:: PROVIDED MATERIAL ::
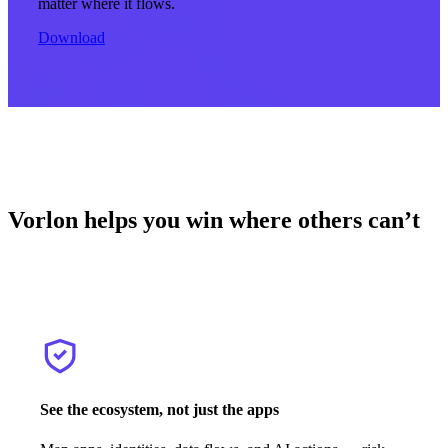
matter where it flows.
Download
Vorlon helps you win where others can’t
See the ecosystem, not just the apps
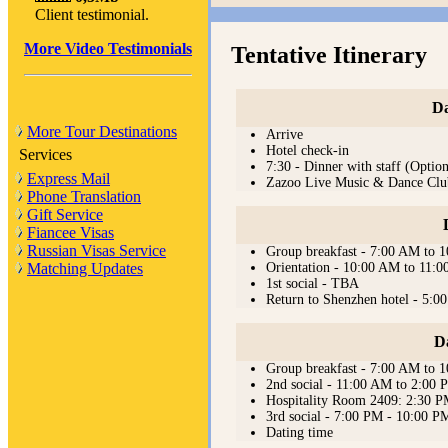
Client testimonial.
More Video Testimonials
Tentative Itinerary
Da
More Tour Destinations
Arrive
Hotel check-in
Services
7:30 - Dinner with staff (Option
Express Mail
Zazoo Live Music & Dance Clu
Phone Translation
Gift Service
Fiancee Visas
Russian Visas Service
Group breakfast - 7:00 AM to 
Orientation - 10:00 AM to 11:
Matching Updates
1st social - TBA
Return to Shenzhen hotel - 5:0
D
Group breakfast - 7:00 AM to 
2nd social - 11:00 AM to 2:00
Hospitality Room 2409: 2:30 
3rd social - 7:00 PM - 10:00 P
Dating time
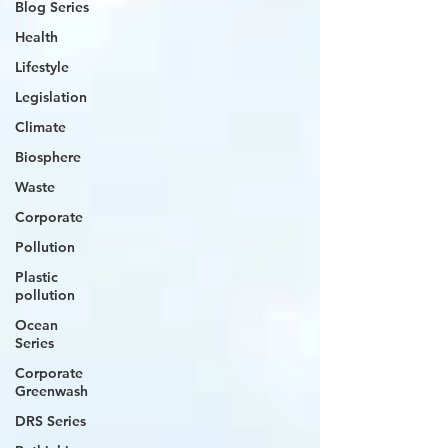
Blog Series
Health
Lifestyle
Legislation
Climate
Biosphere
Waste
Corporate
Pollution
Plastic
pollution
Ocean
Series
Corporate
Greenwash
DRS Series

:: DIRECTIONS FOR THIS TASK ::
Every record must be copied exactly, with images dropped from the result.

:: OUTPUT ::
matter where it flows.
Download
Vorlon helps you win where others can’t
See the ecosystem, not just the apps
Client testimonial.
More Video Testimonials
Tentative Itinerary
Da
More Tour Destinations
Arrive
Hotel check-in
Services
7:30 - Dinner with staff (Option
Express Mail
Zazoo Live Music & Dance Clu
Phone Translation
Gift Service
Fiancee Visas
Russian Visas Service
Group breakfast - 7:00 AM to 
Orientation - 10:00 AM to 11:
Matching Updates
1st social - TBA
Return to Shenzhen hotel - 5:0
D
Group breakfast - 7:00 AM to 
2nd social - 11:00 AM to 2:00
Hospitality Room 2409: 2:30 
3rd social - 7:00 PM - 10:00 P
Dating time
Blog Series
Health
Lifestyle
Legislation
Climate
Biosphere
Waste
Corporate
Pollution
Plastic
pollution
Ocean
Series
Corporate
Greenwash
DRS Series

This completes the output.